● Task item: Some lines in the material below hold the word "choose". Copy all of them.

● Available data:
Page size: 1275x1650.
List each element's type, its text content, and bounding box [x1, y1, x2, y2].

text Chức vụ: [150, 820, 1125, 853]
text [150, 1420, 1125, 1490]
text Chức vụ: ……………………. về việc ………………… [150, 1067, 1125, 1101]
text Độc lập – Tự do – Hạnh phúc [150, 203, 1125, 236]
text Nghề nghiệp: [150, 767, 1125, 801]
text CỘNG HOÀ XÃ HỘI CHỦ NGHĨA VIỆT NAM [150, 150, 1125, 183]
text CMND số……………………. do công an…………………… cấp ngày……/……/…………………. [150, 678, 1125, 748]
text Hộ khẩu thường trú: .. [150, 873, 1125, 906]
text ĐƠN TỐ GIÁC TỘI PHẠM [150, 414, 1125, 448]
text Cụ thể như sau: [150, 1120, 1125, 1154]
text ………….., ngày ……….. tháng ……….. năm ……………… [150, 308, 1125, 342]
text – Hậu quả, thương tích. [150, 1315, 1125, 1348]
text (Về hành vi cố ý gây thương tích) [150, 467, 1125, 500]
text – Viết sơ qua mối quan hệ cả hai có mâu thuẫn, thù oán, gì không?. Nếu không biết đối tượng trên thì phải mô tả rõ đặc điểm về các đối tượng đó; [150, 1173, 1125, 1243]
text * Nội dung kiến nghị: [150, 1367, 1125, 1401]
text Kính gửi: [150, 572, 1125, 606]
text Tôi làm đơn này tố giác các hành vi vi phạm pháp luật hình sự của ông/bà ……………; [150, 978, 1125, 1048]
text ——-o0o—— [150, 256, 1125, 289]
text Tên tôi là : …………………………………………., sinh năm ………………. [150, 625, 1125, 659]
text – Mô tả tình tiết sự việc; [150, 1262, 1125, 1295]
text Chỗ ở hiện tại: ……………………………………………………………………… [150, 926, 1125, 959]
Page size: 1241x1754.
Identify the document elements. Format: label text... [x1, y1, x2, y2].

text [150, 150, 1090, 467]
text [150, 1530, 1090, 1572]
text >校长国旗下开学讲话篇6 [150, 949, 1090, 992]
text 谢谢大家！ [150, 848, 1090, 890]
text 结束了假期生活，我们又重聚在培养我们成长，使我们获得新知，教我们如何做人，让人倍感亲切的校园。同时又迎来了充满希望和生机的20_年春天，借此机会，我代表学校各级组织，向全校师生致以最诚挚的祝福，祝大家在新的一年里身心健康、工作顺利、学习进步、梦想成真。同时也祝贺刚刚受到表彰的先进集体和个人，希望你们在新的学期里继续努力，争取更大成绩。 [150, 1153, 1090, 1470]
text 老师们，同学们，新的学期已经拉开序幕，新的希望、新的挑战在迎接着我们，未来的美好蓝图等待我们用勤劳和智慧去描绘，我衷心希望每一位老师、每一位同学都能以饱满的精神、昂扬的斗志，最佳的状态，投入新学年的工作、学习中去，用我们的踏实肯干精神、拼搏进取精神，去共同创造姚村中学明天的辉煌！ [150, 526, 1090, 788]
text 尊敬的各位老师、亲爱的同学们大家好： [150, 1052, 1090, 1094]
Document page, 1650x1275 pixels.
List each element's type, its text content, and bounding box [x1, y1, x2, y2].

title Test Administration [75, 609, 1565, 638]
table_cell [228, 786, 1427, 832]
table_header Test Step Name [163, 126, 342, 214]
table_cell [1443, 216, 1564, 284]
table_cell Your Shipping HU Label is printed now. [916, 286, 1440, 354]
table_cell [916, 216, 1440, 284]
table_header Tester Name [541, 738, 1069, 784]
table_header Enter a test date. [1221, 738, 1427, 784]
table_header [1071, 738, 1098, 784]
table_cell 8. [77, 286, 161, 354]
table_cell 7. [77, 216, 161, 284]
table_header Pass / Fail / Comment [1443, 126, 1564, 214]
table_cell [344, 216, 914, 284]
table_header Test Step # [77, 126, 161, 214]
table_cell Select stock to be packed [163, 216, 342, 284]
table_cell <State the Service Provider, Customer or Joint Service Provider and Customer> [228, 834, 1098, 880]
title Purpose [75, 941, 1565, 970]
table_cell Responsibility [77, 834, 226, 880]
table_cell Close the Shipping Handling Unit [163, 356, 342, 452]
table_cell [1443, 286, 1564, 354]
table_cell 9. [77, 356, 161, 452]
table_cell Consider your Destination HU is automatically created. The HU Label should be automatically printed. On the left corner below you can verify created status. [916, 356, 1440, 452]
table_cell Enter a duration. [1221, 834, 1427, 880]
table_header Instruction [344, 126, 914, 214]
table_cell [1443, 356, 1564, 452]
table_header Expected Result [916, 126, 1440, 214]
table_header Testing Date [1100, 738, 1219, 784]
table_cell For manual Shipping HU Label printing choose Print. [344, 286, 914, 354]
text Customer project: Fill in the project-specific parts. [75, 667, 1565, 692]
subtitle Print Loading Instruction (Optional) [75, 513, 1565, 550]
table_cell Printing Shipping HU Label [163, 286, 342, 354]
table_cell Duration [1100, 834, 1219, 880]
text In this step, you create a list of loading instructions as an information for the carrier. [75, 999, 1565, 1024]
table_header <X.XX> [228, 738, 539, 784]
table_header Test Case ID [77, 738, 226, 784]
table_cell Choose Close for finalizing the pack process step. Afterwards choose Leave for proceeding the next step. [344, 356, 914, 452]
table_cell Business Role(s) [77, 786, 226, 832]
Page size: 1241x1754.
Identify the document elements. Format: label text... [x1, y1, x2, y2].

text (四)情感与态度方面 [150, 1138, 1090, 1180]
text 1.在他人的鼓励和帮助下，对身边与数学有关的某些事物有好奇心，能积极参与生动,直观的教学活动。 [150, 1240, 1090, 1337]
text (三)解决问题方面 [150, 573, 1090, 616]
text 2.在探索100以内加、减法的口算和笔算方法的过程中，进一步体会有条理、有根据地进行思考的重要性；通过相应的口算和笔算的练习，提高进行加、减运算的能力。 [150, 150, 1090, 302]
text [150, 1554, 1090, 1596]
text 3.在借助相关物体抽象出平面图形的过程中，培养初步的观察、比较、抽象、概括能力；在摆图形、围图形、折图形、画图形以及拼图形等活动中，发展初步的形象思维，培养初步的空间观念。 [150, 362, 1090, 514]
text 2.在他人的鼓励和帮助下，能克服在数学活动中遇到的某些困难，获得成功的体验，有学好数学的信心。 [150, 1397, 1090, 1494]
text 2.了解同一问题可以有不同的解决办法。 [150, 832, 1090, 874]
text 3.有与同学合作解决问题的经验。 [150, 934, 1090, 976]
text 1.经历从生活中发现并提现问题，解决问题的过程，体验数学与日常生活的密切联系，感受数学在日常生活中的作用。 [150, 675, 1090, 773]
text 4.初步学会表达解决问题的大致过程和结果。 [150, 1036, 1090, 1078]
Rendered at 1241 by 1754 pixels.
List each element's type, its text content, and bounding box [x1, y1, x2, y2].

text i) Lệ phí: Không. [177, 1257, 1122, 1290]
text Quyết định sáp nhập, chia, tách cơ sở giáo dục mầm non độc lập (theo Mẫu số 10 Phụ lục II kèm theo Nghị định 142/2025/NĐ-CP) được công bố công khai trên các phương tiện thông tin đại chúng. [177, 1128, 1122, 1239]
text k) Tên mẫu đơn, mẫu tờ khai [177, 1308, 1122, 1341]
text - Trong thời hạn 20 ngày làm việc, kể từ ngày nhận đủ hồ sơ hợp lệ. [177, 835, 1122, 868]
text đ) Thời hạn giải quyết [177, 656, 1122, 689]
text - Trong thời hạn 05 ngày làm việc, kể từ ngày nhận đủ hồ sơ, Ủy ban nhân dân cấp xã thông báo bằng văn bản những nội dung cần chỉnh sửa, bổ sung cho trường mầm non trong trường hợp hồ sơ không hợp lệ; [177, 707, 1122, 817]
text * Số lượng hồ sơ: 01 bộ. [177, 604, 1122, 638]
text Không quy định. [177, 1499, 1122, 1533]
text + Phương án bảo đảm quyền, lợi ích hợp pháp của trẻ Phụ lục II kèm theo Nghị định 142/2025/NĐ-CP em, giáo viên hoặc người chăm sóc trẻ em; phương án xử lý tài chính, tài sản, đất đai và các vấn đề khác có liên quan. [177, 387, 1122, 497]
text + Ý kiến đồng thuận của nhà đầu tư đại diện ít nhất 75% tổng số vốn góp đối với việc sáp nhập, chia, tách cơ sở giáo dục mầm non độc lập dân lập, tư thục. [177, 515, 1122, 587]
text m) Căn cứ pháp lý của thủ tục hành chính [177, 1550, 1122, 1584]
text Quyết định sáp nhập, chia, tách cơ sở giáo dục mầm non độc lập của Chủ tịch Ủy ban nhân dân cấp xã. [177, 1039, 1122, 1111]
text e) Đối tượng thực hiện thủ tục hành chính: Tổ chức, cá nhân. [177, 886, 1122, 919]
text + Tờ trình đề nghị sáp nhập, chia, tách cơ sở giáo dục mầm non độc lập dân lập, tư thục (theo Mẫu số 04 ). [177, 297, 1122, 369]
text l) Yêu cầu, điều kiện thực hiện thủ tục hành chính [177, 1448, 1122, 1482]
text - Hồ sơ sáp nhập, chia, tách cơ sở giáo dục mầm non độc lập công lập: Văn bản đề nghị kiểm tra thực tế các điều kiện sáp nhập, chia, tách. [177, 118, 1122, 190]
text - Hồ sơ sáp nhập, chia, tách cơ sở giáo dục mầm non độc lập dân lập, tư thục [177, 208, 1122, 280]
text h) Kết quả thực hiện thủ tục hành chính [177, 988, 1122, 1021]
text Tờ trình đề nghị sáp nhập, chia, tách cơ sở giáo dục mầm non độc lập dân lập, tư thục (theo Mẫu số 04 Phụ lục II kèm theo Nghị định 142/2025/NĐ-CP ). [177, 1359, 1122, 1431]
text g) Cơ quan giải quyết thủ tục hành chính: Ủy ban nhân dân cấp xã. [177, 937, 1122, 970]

● Answer to this task:
table_cell For manual Shipping HU Label printing choose Print. [344, 286, 914, 354]
table_cell Choose Close for finalizing the pack process step. Afterwards choose Leave for proceeding the next step. [344, 356, 914, 452]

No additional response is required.